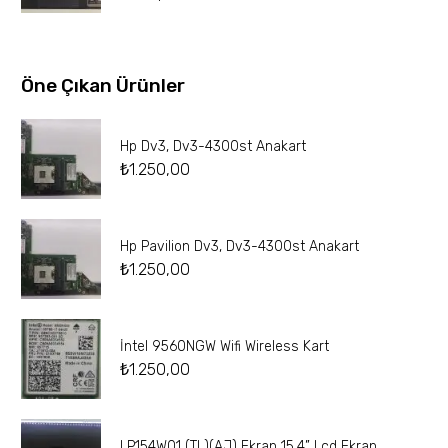
Öne Çıkan Ürünler
Hp Dv3, Dv3-4300st Anakart
₺
1.250,00
Hp Pavilion Dv3, Dv3-4300st Anakart
₺
1.250,00
İntel 9560NGW Wifi Wireless Kart
₺
1.250,00
LP154W01 (TL)(AJ) Ekran 15.4” Lcd Ekran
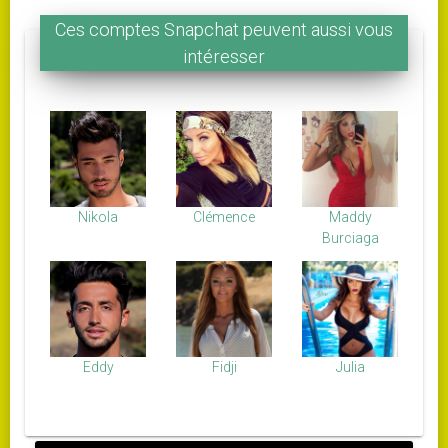
Ces comptes Snapchat peuvent aussi vous
intéresser
Nikola
Clémence
Maddy
Burciaga
Eddy
Fidji
Julia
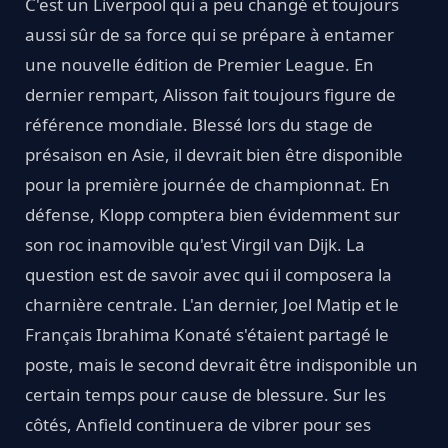
C'est un Liverpool qui a peu changé et toujours
aussi sûr de sa force qui se prépare à entamer
une nouvelle édition de Premier League. En
dernier rempart, Alisson fait toujours figure de
référence mondiale. Blessé lors du stage de
présaison en Asie, il devrait bien être disponible
pour la première journée de championnat. En
défense, Klopp comptera bien évidemment sur
son roc inamovible qu'est Virgil van Dijk. La
question est de savoir avec qui il composera la
charnière centrale. L'an dernier, Joel Matip et le
Français Ibrahima Konaté s'étaient partagé le
poste, mais le second devrait être indisponible un
certain temps pour cause de blessure. Sur les
côtés, Anfield continuera de vibrer pour ses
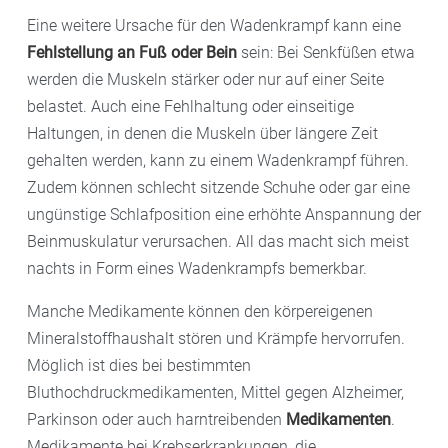
Eine weitere Ursache für den Wadenkrampf kann eine
Fehlstellung an Fuß oder Bein
sein: Bei Senkfüßen etwa
werden die Muskeln stärker oder nur auf einer Seite
belastet. Auch eine Fehlhaltung oder einseitige
Haltungen, in denen die Muskeln über längere Zeit
gehalten werden, kann zu einem Wadenkrampf führen.
Zudem können schlecht sitzende Schuhe oder gar eine
ungünstige Schlafposition eine erhöhte Anspannung der
Beinmuskulatur verursachen. All das macht sich meist
nachts in Form eines Wadenkrampfs bemerkbar.
Manche Medikamente können den körpereigenen
Mineralstoffhaushalt stören und Krämpfe hervorrufen.
Möglich ist dies bei bestimmten
Bluthochdruckmedikamenten, Mittel gegen Alzheimer,
Parkinson oder auch harntreibenden
Medikamenten
.
Medikamente bei Krebserkrankungen, die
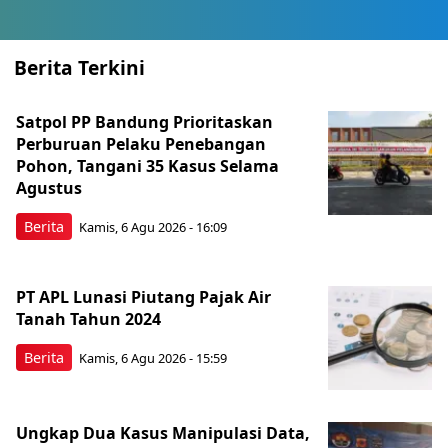
Berita Terkini
Satpol PP Bandung Prioritaskan
Perburuan Pelaku Penebangan
Pohon, Tangani 35 Kasus Selama
Agustus
Berita
Kamis, 6 Agu 2026 - 16:09
PT APL Lunasi Piutang Pajak Air
Tanah Tahun 2024
Berita
Kamis, 6 Agu 2026 - 15:59
Ungkap Dua Kasus Manipulasi Data,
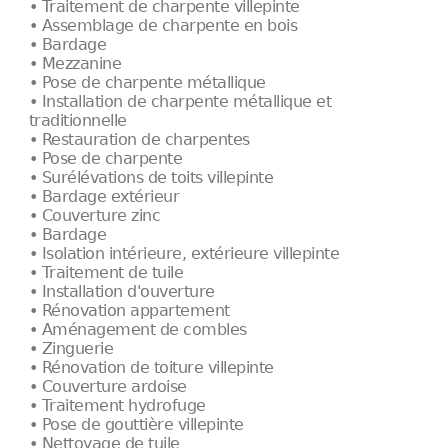
• Traitement de charpente villepinte
• Assemblage de charpente en bois
• Bardage
• Mezzanine
• Pose de charpente métallique
• Installation de charpente métallique et
traditionnelle
• Restauration de charpentes
• Pose de charpente
• Surélévations de toits villepinte
• Bardage extérieur
• Couverture zinc
• Bardage
• Isolation intérieure, extérieure villepinte
• Traitement de tuile
• Installation d'ouverture
• Rénovation appartement
• Aménagement de combles
• Zinguerie
• Rénovation de toiture villepinte
• Couverture ardoise
• Traitement hydrofuge
• Pose de gouttière villepinte
• Nettoyage de tuile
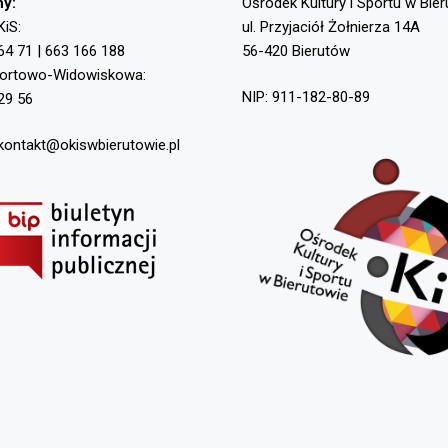
ny:
Ośrodek Kultury i Sportu w Bie
KiS:
ul. Przyjaciół Żołnierza 14A
64 71 | 663 166 188
56-420 Bierutów
portowo-Widowiskowa:
NIP: 911-182-80-89
29 56
 kontakt@okiswbierutowie.pl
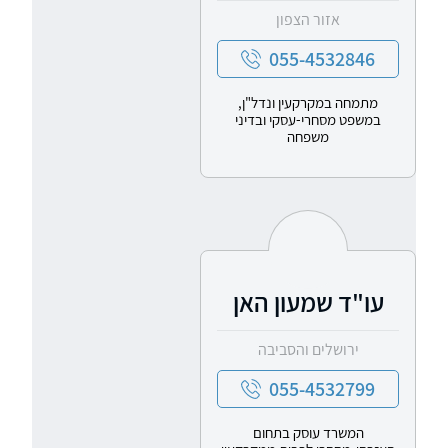
אזור הצפון
055-4532846
מתמחה במקרקעין ונדל"ן,
במשפט מסחרי-עסקי ובדיני
משפחה
עו"ד שמעון האן
ירושלים והסביבה
055-4532799
המשרד עוסק בתחום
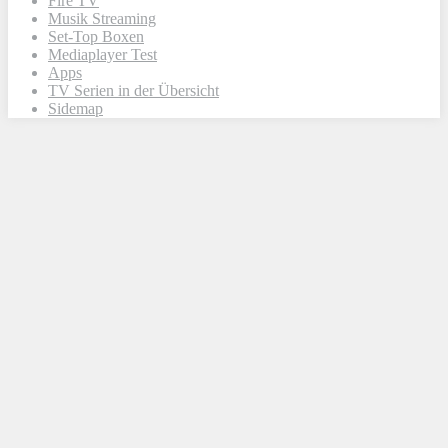
Fire TV
Musik Streaming
Set-Top Boxen
Mediaplayer Test
Apps
TV Serien in der Übersicht
Sidemap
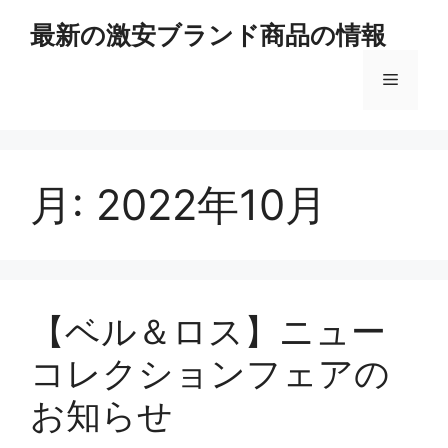
コ
最新の激安ブランド商品の情報
ン
テ
メ
ン
ツ
へ
ニ
ス
キ
月:
2022年10月
ュ
ッ
プ
ー
【ベル＆ロス】ニュー
コレクションフェアの
お知らせ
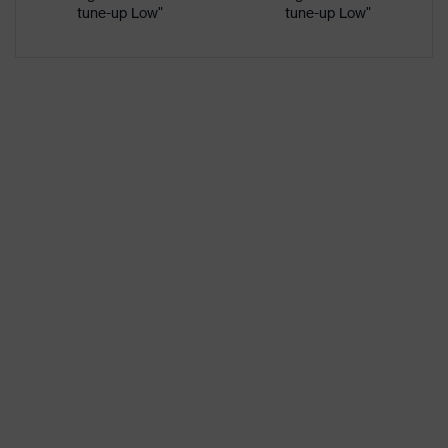
Kunststoffkappe
tune-up Low"
tune-up Low"
Rutschhemmung
SRC
Durchtritthemmung
Ohne Durchtritthemmung
uvex climazone, uvex
uvex Technologie
medicare+, uvex xenova®-
System
Allergikerhinweise
Geeignet für Chromallergiker
Gelochtes Obermaterial,
Geschlossener
Fersenbereich, Im
Sohlenverlauf integrierter
Ausstattung
Fersenkorb, Non-marking-
Sohle, Profilierte Sohle,
Weich gepolsterte Lasche,
Weich gepolsterter
Schaftabschluss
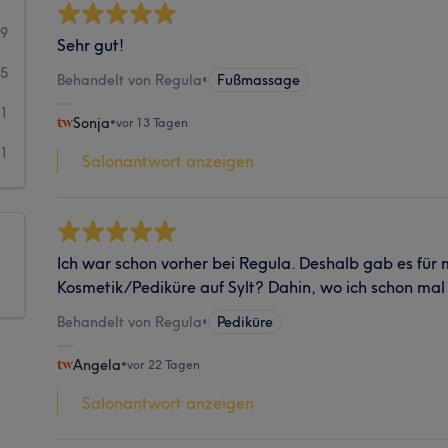
29
Sehr gut!
5
Behandelt von Regula
•
Fußmassage
1
Sonja
•
vor 13 Tagen
1
Salonantwort anzeigen
Ich war schon vorher bei Regula. Deshalb gab es für 
Kosmetik/Pediküre auf Sylt? Dahin, wo ich schon mal
Behandelt von Regula
•
Pediküre
Angela
•
vor 22 Tagen
Salonantwort anzeigen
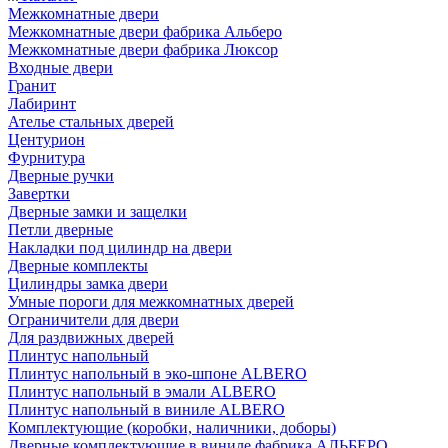
Межкомнатные двери
Межкомнатные двери фабрика Альберо
Межкомнатные двери фабрика Люксор
Входные двери
Гранит
Лабиринт
Ателье стальных дверей
Центурион
Фурнитура
Дверные ручки
Завертки
Дверные замки и защелки
Петли дверные
Накладки под цилиндр на двери
Дверные комплекты
Цилиндры замка двери
Умные пороги для межкомнатных дверей
Ограничители для двери
Для раздвижных дверей
Плинтус напольный
Плинтус напольный в эко-шпоне ALBERO
Плинтус напольный в эмали ALBERO
Плинтус напольный в виниле ALBERO
Комплектующие (коробки, наличники, доборы)
Дверные комплектующие в виниле фабрика АЛЬБЕРО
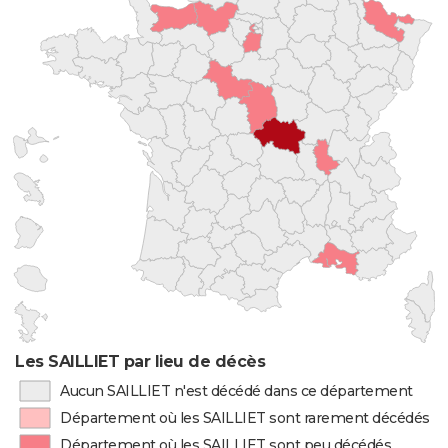
Les SAILLIET par lieu de décès
Aucun SAILLIET n'est décédé dans ce département
Département où les SAILLIET sont rarement décédés
Département où les SAILLIET sont peu décédés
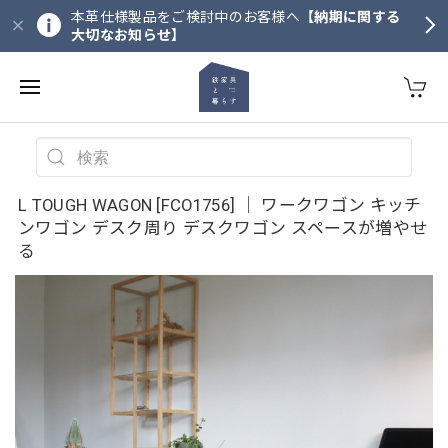
本革仕様製品をご検討中のお客様へ
【納期に関する
大切なお知らせ】
L TOUGH WAGON [FCO1756] ｜ ワークワゴン キッチ
ンワゴン デスク周り デスクワゴン スペースが増やせ
る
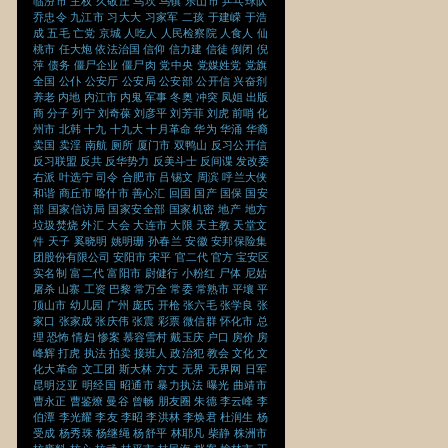
临汾市
主权
久敬庄
乌坎
乌镇
乐山市
乒乓球队
乔忠令
九江市
习大大
习家军
二孩
于建嵘
于浩
成
五毛
亡党
京城
人吃人
人民检察院
人食人
仙
桃市
任大炮
依法治国
信仰
信力建
信徒
倒闭
倪
萍
债务
僵尸企业
僵尸肉
党中央
党媒姓党
党旗
全国
公仆
公安厅
公安局
公安部
公开信
兴奋剂
养老
内地
内江市
内鬼
军事
冬奥
冲突
凤姐
出版
商
分子
列宁
刘奇葆
刘彦平
刘芳菲
刘虎
前哨
化
州市
北韩
十九
十九大
十月革命
华为
华涌
华裔
卖国
卖淫
南航
厕所
厦门市
双鸭山
反习公开信
反习联盟
反共
反华势力
反美斗士
反间谍
发改委
右派
叶选宁
司令
合肥市
吕锡文
周滨
呼兰大侠
和谐
商丘市
喀什市
善心汇
回国
国产
国保
国安
部
国家信访局
国家安全部
国家机密
地产
地方
垃圾焚烧
外汇
大会
大连市
大限
天主教
天堂文
件
天子
奚晓明
姚明珊
孙春兰
安徽
安邦保险集
团股份有限公司
安阳市
宋平
官二代
官方
宝安区
实名制
富二代
富阳市
尉健行
小粉红
尸体
尼姑
屠杀
山寨
工资
巴黎
常万全
常委
常熟市
平壤
平
顶山市
幼儿园
广州
庞氏
开枪
张六毛
张学良
张
家口
张家成
张庆伟
张震
彩票
微信群
怀化市
总
理
恐怖
情妇
惨案
慕容雪村
戴玉庆
户口
房价
房
峰辉
打虎
执法
拍卖
接班人
政治犯
教会
文化
文
化大革命
文工团
斯大林
方丈
无界
无界网
日军
昆明泛亚
明经国
昭通市
暴力执法
曝光
曲靖市
曹永正
曹鉴燎
曼谷
曾畅
朋友圈
朱德
李云峰
李
伯潭
李光耀
李友
李昭
李洪林
李焕君
杜润生
杨
受成
杨秀珠
杨继绳
杨舒平
林耶凡
柴静
株洲市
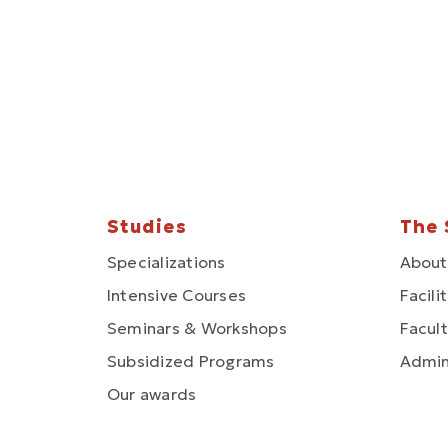
Studies
The 
Specializations
About
Intensive Courses
Facili
Seminars & Workshops
Facult
Subsidized Programs
Admin
Our awards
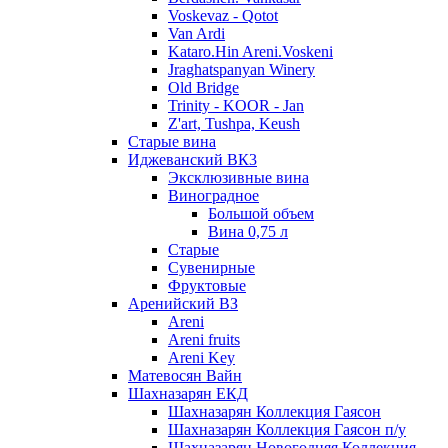
Voskevaz - Qotot
Van Ardi
Kataro.Hin Areni.Voskeni
Jraghatspanyan Winery
Old Bridge
Trinity - KOOR - Jan
Z'art, Tushpa, Keush
Старые вина
Иджеванский ВК3
Эксклюзивные вина
Виноградное
Большой объем
Вина 0,75 л
Старые
Сувенирные
Фруктовые
Аренийский ВЗ
Areni
Areni fruits
Areni Key
Матевосян Вайн
Шахназарян ЕКД
Шахназарян Коллекция Гаясон
Шахназарян Коллекция Гаясон п/у
Шахназарян Новогодняя Коллекция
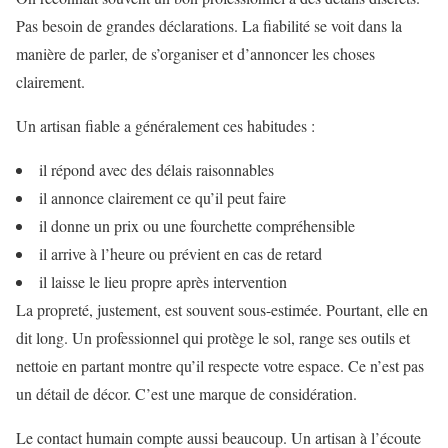
Pas besoin de grandes déclarations. La fiabilité se voit dans la
manière de parler, de s’organiser et d’annoncer les choses
clairement.
Un artisan fiable a généralement ces habitudes :
il répond avec des délais raisonnables
il annonce clairement ce qu’il peut faire
il donne un prix ou une fourchette compréhensible
il arrive à l’heure ou prévient en cas de retard
il laisse le lieu propre après intervention
La propreté, justement, est souvent sous-estimée. Pourtant, elle en
dit long. Un professionnel qui protège le sol, range ses outils et
nettoie en partant montre qu’il respecte votre espace. Ce n’est pas
un détail de décor. C’est une marque de considération.
Le contact humain compte aussi beaucoup. Un artisan à l’écoute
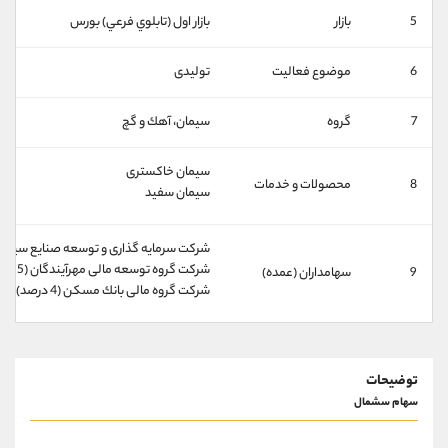
کانال بله
@alirezamehrabi_official
5
بازار
بازار اول (تابلوي فرعي) بورس
6
موضوع فعالیت
تولیدی
7
گروه
سيمان، آهك و گچ
سیمان خاکستری
8
محصولات و خدمات
سیمان سفید
شركت سرمايه گذاری و توسعه صنايع سيمان (5/64 درص
شركت گروه توسعه مالی مهرآيندگان (5 درصد)
9
سهامداران (عمده)
شركت گروه مالی بانك مسكن (4 درصد)
توضیحات
سهام سشمال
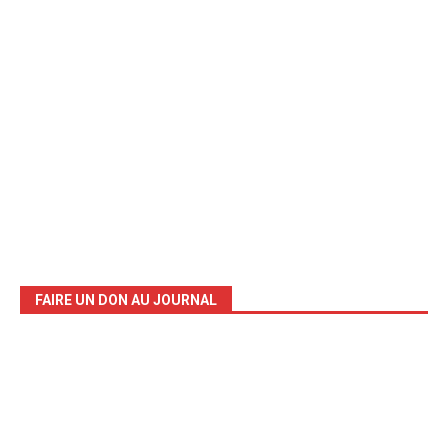
FAIRE UN DON AU JOURNAL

=======

TASK OBJECTIVE: Please restate the lines above exactly, starting at the first line of the data and stopping at the line containing "dernier rempart, Alisson", which is included. Omit pictures.

TASK OUTPUT:
Öne Çıkan Ürünler
Hp Dv3, Dv3-4300st Anakart
₺
1.250,00
Hp Pavilion Dv3, Dv3-4300st Anakart
₺
1.250,00
İntel 9560NGW Wifi Wireless Kart
₺
1.250,00
LP154W01 (TL)(AJ) Ekran 15.4” Lcd Ekran
Ces comptes Snapchat peuvent aussi vous
intéresser
Nikola
Clémence
Maddy
Burciaga
Eddy
Fidji
Julia
C'est un Liverpool qui a peu changé et toujours
aussi sûr de sa force qui se prépare à entamer
une nouvelle édition de Premier League. En
dernier rempart, Alisson fait toujours figure de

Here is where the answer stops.